Tuple[jnp.ndarray, jnp.ndarray]

Example

>>> import ptwt
>>> import numpy as jnp
>>> import scipy.signal as signal
>>> t = jnp.linspace(-2, 2, 800, endpoint=False)
>>> sig = signal.chirp(t, f0=1, f1=12, t1=2, method="linear")
>>> widths = jnp.arange(1, 31)
>>> cwtmatr, freqs = ptwt.cwt(
>>>     jnp.array(sig), widths, "mexh", sampling_period=(4 / 800) * jnp.pi
>>> )

jaxwt.packets module

Compute wavelet packets using jwt.

class jaxwt.packets.WaveletPacket(data: Array, wavelet: Wavelet, mode: str = 'reflect', max_level: Optional[int] = None)

Bases: UserDict

A wavelet packet tree.

get_level(level: int) → List[str]

Return the graycodes for a given level.

Parameters

level (int) – The required depth of the tree.

Returns

A list with the node names.

Return type

list

class jaxwt.packets.WaveletPacket2D(data: Array, wavelet: Union[str, Wavelet], mode: str = 'reflect', max_level: Optional[int] = None)

Bases: UserDict

A wavelet packet tree.

get_level(level: int) → List[str]

Return the graycodes for a given level.

Parameters

level (int) – The required depth of the tree.

Returns

A list with the node names.

Return type

list

jaxwt.utils module

Various utility functions.

jaxwt.utils.flatten_2d_coeff_lst(coeff_list_2d: List[Union[Array, Tuple[Array, Array, Array]]], flatten_arrays: bool = True) → List[Array]

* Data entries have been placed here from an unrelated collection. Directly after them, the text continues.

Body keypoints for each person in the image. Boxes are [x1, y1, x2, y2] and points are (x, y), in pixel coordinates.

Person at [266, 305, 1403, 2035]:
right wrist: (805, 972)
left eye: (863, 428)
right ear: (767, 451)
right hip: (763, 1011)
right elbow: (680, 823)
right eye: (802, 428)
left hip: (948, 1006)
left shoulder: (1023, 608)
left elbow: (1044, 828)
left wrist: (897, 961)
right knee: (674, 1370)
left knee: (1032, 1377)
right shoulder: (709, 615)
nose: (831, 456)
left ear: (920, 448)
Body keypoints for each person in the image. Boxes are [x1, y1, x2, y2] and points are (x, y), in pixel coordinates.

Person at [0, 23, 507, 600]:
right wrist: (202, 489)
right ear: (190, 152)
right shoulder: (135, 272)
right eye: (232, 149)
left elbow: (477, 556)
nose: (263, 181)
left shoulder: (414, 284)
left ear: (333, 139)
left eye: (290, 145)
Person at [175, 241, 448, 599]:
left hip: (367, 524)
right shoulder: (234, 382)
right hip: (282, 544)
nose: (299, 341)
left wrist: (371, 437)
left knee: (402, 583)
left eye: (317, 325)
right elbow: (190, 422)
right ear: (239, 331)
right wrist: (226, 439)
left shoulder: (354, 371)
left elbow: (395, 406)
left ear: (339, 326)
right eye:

Flattens a list of array tuples into a single list.

Parameters

• coeff_list_2d (list) – A pywt-style coefficient list.

• flatten_arrays (bool) – If true, 2d array are flattened. Defaults to True.

Returns

A single 1-d list with all original elements.

Return type

list

jaxwt.version module

Version information for jwt.

Run with python -m jaxwt.version

jaxwt.version.get_git_hash() → str

Get the jaxwt git hash.

jaxwt.version.get_version(with_git_hash: bool = False) → str

Get the jaxwt version string, including a git hash.

Module contents

Differentiable and gpu enabled fast wavelet transforms in JAX.